GIVEN REQUEST →
Put the rows from the start of the records through the line containing "list Van 17:00" into a JSON list of strings, one string per line, leaving out blank lines.

EXERCISE DATA →

......

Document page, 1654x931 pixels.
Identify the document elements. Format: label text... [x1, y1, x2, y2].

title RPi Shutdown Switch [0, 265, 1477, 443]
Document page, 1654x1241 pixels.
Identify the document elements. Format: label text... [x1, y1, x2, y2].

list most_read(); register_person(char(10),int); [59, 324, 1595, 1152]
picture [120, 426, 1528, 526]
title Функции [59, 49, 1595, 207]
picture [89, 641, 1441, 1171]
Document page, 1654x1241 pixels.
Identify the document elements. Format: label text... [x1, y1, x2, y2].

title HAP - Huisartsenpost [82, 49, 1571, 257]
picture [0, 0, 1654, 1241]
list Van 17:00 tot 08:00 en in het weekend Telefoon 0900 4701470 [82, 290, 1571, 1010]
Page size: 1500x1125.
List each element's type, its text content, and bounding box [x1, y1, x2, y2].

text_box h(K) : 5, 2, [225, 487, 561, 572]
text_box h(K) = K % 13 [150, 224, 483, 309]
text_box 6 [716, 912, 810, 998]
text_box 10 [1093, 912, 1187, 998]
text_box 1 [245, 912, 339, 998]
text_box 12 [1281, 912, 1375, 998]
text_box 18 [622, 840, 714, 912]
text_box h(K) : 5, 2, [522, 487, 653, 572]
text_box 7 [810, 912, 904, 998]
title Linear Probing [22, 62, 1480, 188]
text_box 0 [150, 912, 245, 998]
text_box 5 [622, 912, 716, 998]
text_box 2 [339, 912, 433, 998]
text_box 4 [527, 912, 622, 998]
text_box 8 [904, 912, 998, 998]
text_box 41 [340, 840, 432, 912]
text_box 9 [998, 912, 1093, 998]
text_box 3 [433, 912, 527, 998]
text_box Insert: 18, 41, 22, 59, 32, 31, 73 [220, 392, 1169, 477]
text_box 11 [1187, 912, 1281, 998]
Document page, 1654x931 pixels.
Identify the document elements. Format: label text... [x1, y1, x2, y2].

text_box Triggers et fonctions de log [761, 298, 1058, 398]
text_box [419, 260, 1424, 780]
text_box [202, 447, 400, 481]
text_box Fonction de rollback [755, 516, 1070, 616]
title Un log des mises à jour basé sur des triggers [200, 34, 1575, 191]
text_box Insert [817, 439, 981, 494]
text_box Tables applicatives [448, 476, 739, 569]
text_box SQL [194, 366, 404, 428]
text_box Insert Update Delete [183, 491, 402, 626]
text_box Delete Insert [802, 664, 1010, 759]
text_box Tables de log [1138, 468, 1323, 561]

......

SOLVED PROBLEM →
[
  "Document page, 1654x931 pixels.",
  "Identify the document elements. Format: label text... [x1, y1, x2, y2].",
  "title RPi Shutdown Switch [0, 265, 1477, 443]",
  "Document page, 1654x1241 pixels.",
  "Identify the document elements. Format: label text... [x1, y1, x2, y2].",
  "list most_read(); register_person(char(10),int); [59, 324, 1595, 1152]",
  "picture [120, 426, 1528, 526]",
  "title Функции [59, 49, 1595, 207]",
  "picture [89, 641, 1441, 1171]",
  "Document page, 1654x1241 pixels.",
  "Identify the document elements. Format: label text... [x1, y1, x2, y2].",
  "title HAP - Huisartsenpost [82, 49, 1571, 257]",
  "picture [0, 0, 1654, 1241]",
  "list Van 17:00 tot 08:00 en in het weekend Telefoon 0900 4701470 [82, 290, 1571, 1010]"
]